Problem details:
Please turn the lines below into a numbered list, leaving out any blank lines.

■ ■ ■

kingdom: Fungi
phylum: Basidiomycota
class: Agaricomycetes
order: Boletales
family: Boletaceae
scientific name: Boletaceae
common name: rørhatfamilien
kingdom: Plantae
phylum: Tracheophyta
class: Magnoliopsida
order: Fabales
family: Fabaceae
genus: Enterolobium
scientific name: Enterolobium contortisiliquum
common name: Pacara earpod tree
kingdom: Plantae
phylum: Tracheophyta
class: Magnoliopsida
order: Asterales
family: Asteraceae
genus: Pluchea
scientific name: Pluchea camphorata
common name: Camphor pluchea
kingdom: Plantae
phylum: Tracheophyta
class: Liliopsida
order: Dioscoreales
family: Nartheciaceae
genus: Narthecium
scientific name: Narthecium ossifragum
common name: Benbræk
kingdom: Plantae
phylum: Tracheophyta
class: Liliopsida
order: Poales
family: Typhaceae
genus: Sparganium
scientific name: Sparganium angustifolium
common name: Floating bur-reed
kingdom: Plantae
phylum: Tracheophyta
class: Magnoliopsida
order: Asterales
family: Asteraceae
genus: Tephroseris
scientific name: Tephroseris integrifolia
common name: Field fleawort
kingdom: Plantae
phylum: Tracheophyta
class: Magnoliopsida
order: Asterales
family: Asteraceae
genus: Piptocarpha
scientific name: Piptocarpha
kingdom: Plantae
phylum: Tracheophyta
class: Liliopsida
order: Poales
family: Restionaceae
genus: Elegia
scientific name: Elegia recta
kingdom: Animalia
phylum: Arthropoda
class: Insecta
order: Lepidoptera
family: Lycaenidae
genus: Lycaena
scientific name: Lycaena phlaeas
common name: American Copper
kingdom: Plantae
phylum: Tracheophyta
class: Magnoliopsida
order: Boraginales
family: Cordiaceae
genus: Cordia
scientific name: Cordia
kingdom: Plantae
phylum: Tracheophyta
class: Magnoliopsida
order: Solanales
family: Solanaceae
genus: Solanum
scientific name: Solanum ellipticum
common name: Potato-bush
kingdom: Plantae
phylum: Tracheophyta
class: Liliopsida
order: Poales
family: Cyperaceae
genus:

■ ■ ■

Response for this exercise:
1. kingdom: Fungi
2. phylum: Basidiomycota
3. class: Agaricomycetes
4. order: Boletales
5. family: Boletaceae
6. scientific name: Boletaceae
7. common name: rørhatfamilien
8. kingdom: Plantae
9. phylum: Tracheophyta
10. class: Magnoliopsida
11. order: Fabales
12. family: Fabaceae
13. genus: Enterolobium
14. scientific name: Enterolobium contortisiliquum
15. common name: Pacara earpod tree
16. kingdom: Plantae
17. phylum: Tracheophyta
18. class: Magnoliopsida
19. order: Asterales
20. family: Asteraceae
21. genus: Pluchea
22. scientific name: Pluchea camphorata
23. common name: Camphor pluchea
24. kingdom: Plantae
25. phylum: Tracheophyta
26. class: Liliopsida
27. order: Dioscoreales
28. family: Nartheciaceae
29. genus: Narthecium
30. scientific name: Narthecium ossifragum
31. common name: Benbræk
32. kingdom: Plantae
33. phylum: Tracheophyta
34. class: Liliopsida
35. order: Poales
36. family: Typhaceae
37. genus: Sparganium
38. scientific name: Sparganium angustifolium
39. common name: Floating bur-reed
40. kingdom: Plantae
41. phylum: Tracheophyta
42. class: Magnoliopsida
43. order: Asterales
44. family: Asteraceae
45. genus: Tephroseris
46. scientific name: Tephroseris integrifolia
47. common name: Field fleawort
48. kingdom: Plantae
49. phylum: Tracheophyta
50. class: Magnoliopsida
51. order: Asterales
52. family: Asteraceae
53. genus: Piptocarpha
54. scientific name: Piptocarpha
55. kingdom: Plantae
56. phylum: Tracheophyta
57. class: Liliopsida
58. order: Poales
59. family: Restionaceae
60. genus: Elegia
61. scientific name: Elegia recta
62. kingdom: Animalia
63. phylum: Arthropoda
64. class: Insecta
65. order: Lepidoptera
66. family: Lycaenidae
67. genus: Lycaena
68. scientific name: Lycaena phlaeas
69. common name: American Copper
70. kingdom: Plantae
71. phylum: Tracheophyta
72. class: Magnoliopsida
73. order: Boraginales
74. family: Cordiaceae
75. genus: Cordia
76. scientific name: Cordia
77. kingdom: Plantae
78. phylum: Tracheophyta
79. class: Magnoliopsida
80. order: Solanales
81. family: Solanaceae
82. genus: Solanum
83. scientific name: Solanum ellipticum
84. common name: Potato-bush
85. kingdom: Plantae
86. phylum: Tracheophyta
87. class: Liliopsida
88. order: Poales
89. family: Cyperaceae
90. genus:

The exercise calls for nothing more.